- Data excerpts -

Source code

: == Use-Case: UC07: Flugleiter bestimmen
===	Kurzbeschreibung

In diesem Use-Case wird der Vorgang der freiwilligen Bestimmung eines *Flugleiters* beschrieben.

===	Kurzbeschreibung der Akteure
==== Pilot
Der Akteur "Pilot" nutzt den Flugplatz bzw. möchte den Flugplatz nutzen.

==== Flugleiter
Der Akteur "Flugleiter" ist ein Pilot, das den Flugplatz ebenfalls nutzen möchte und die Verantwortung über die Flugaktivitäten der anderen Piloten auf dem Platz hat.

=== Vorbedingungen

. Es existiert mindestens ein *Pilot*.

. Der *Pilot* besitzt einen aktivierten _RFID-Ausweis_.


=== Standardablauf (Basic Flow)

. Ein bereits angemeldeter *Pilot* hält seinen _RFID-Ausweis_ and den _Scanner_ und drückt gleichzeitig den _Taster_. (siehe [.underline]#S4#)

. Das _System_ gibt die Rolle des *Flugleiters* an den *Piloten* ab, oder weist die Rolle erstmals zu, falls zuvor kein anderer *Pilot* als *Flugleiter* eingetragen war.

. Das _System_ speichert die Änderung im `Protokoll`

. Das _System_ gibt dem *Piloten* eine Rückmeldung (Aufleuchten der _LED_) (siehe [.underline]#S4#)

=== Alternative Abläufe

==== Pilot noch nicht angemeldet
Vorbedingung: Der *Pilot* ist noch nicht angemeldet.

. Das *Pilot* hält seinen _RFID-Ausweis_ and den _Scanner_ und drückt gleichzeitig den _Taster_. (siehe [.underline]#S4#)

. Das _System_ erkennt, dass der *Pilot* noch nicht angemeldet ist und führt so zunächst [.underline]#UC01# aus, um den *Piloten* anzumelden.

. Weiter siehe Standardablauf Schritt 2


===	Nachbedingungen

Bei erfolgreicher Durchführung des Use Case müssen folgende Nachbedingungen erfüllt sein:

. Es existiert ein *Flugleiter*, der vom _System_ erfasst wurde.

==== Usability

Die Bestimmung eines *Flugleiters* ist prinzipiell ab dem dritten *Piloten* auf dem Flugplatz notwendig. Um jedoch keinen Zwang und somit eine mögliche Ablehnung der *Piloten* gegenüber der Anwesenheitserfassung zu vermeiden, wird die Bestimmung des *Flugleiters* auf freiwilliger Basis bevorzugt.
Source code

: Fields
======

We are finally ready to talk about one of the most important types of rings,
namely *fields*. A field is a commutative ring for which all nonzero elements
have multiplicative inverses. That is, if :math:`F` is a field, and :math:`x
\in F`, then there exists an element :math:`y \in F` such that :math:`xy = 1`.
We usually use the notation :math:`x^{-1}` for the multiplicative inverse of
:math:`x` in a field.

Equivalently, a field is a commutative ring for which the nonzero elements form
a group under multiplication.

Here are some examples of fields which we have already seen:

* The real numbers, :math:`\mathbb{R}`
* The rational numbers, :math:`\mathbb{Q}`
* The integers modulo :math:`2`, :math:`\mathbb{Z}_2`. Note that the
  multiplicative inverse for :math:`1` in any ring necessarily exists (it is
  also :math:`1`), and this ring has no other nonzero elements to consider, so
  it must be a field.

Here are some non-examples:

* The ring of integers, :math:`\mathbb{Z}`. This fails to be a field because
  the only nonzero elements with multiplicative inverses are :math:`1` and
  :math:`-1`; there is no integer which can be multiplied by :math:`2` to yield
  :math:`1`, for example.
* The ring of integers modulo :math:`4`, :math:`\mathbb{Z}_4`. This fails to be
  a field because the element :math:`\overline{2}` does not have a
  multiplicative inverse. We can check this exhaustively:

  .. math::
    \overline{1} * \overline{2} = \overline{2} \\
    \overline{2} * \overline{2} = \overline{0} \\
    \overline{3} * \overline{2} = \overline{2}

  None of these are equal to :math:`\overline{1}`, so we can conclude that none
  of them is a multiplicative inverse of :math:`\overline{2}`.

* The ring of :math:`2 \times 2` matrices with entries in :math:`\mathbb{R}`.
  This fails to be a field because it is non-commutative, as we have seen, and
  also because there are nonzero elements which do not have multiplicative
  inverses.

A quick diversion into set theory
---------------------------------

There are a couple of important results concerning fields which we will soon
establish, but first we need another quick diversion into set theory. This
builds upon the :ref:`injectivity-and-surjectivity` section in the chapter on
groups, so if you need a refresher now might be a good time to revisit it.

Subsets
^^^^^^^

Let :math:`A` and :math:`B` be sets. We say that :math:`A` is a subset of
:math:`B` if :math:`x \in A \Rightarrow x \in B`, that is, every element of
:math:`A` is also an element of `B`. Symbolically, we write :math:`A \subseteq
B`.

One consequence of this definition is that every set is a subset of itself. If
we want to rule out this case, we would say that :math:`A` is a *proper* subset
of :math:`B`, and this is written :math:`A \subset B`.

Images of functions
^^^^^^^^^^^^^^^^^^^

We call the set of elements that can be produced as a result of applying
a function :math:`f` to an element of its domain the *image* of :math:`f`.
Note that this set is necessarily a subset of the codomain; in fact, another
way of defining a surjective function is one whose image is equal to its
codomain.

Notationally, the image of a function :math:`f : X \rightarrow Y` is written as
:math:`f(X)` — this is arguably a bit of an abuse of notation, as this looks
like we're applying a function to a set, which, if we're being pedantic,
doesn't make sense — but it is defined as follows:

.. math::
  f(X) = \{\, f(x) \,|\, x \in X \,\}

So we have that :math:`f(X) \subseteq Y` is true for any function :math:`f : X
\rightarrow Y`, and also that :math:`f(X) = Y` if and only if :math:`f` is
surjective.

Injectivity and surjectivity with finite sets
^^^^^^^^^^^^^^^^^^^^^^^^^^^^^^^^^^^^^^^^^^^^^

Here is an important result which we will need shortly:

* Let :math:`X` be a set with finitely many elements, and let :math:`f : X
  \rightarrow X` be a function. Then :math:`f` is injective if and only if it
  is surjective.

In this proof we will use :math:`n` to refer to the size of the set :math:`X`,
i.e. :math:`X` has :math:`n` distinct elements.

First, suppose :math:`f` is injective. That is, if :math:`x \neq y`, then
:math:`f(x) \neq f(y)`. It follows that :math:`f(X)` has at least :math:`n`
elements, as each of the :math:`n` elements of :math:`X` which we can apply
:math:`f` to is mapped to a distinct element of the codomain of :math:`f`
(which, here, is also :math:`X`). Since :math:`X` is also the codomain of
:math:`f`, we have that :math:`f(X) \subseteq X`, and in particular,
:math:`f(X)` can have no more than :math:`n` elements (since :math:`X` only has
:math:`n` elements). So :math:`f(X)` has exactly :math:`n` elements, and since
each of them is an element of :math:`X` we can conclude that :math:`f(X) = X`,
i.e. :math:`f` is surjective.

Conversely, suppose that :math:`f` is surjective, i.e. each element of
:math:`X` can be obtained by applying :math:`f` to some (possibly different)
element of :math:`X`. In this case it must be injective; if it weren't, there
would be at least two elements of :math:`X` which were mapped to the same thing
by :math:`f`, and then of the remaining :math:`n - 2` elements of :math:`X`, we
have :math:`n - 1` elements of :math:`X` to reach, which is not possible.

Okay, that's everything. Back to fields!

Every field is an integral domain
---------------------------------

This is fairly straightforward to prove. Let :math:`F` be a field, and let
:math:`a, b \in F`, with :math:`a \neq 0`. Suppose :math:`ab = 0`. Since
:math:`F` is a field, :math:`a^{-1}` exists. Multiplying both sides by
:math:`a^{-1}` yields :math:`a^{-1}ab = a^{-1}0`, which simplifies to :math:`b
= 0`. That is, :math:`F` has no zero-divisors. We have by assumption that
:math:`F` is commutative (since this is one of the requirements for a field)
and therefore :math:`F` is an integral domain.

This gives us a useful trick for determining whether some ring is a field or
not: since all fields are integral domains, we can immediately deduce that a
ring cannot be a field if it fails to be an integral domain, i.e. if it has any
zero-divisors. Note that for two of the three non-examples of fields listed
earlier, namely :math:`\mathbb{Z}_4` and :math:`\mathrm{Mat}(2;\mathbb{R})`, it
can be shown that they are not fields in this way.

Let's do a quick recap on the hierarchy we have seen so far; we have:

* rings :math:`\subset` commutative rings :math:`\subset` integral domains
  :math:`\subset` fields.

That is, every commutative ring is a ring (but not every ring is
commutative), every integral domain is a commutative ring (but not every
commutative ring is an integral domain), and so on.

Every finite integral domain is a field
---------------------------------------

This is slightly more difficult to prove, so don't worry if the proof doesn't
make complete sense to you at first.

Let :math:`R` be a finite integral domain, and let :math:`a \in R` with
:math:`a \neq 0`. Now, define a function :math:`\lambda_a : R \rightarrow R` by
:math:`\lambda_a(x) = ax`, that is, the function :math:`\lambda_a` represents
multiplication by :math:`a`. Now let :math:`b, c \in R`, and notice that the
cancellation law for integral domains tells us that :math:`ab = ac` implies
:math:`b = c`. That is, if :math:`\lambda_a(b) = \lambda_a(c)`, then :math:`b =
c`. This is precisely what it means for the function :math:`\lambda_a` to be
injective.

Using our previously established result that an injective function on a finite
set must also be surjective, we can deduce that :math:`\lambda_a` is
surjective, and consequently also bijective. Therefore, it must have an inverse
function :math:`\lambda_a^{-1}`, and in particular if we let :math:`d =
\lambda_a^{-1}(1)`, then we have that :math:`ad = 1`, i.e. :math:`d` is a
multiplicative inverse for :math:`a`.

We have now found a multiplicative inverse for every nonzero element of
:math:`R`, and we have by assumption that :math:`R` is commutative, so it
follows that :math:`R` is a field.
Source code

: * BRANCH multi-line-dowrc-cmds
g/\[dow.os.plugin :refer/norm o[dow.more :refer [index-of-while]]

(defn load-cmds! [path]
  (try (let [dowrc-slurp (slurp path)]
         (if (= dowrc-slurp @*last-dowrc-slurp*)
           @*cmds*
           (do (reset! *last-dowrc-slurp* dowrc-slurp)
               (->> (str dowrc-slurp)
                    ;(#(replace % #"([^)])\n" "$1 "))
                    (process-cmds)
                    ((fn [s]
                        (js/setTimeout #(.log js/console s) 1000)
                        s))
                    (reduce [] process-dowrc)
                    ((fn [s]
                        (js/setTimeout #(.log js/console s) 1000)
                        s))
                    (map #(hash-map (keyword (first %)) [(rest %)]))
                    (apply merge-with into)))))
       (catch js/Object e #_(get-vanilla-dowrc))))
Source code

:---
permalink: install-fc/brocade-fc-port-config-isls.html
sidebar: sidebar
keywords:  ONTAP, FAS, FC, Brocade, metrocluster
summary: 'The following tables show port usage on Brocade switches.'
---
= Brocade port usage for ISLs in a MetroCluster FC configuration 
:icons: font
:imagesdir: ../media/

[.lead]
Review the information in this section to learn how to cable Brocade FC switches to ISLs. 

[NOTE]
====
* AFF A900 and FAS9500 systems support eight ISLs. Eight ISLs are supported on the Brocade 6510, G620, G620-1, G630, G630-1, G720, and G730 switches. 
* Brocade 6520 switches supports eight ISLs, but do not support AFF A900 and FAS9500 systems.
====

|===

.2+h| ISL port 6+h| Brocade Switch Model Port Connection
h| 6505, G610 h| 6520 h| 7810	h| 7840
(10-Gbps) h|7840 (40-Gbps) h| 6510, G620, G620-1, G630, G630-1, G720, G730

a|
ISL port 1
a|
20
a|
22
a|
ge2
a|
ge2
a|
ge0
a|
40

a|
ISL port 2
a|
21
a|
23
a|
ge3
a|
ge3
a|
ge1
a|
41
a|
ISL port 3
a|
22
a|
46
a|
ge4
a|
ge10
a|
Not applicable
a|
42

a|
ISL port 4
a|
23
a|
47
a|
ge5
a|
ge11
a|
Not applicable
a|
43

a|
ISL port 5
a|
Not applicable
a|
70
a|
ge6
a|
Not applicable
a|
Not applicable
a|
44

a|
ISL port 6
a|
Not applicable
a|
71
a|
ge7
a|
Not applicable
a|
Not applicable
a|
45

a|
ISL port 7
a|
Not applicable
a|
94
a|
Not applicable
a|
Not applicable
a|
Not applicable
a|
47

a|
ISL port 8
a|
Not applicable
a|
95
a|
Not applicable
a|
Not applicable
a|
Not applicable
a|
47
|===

- Job -
Repeat every line of the data word for word until you have repeated the line that contains "have multiplicative inverses.", which is the last one to include.

- Solution to this exercise -
Source code

: == Use-Case: UC07: Flugleiter bestimmen
===	Kurzbeschreibung

In diesem Use-Case wird der Vorgang der freiwilligen Bestimmung eines *Flugleiters* beschrieben.

===	Kurzbeschreibung der Akteure
==== Pilot
Der Akteur "Pilot" nutzt den Flugplatz bzw. möchte den Flugplatz nutzen.

==== Flugleiter
Der Akteur "Flugleiter" ist ein Pilot, das den Flugplatz ebenfalls nutzen möchte und die Verantwortung über die Flugaktivitäten der anderen Piloten auf dem Platz hat.

=== Vorbedingungen

. Es existiert mindestens ein *Pilot*.

. Der *Pilot* besitzt einen aktivierten _RFID-Ausweis_.


=== Standardablauf (Basic Flow)

. Ein bereits angemeldeter *Pilot* hält seinen _RFID-Ausweis_ and den _Scanner_ und drückt gleichzeitig den _Taster_. (siehe [.underline]#S4#)

. Das _System_ gibt die Rolle des *Flugleiters* an den *Piloten* ab, oder weist die Rolle erstmals zu, falls zuvor kein anderer *Pilot* als *Flugleiter* eingetragen war.

. Das _System_ speichert die Änderung im `Protokoll`

. Das _System_ gibt dem *Piloten* eine Rückmeldung (Aufleuchten der _LED_) (siehe [.underline]#S4#)

=== Alternative Abläufe

==== Pilot noch nicht angemeldet
Vorbedingung: Der *Pilot* ist noch nicht angemeldet.

. Das *Pilot* hält seinen _RFID-Ausweis_ and den _Scanner_ und drückt gleichzeitig den _Taster_. (siehe [.underline]#S4#)

. Das _System_ erkennt, dass der *Pilot* noch nicht angemeldet ist und führt so zunächst [.underline]#UC01# aus, um den *Piloten* anzumelden.

. Weiter siehe Standardablauf Schritt 2


===	Nachbedingungen

Bei erfolgreicher Durchführung des Use Case müssen folgende Nachbedingungen erfüllt sein:

. Es existiert ein *Flugleiter*, der vom _System_ erfasst wurde.

==== Usability

Die Bestimmung eines *Flugleiters* ist prinzipiell ab dem dritten *Piloten* auf dem Flugplatz notwendig. Um jedoch keinen Zwang und somit eine mögliche Ablehnung der *Piloten* gegenüber der Anwesenheitserfassung zu vermeiden, wird die Bestimmung des *Flugleiters* auf freiwilliger Basis bevorzugt.
Source code

: Fields
======

We are finally ready to talk about one of the most important types of rings,
namely *fields*. A field is a commutative ring for which all nonzero elements
have multiplicative inverses. That is, if :math:`F` is a field, and :math:`x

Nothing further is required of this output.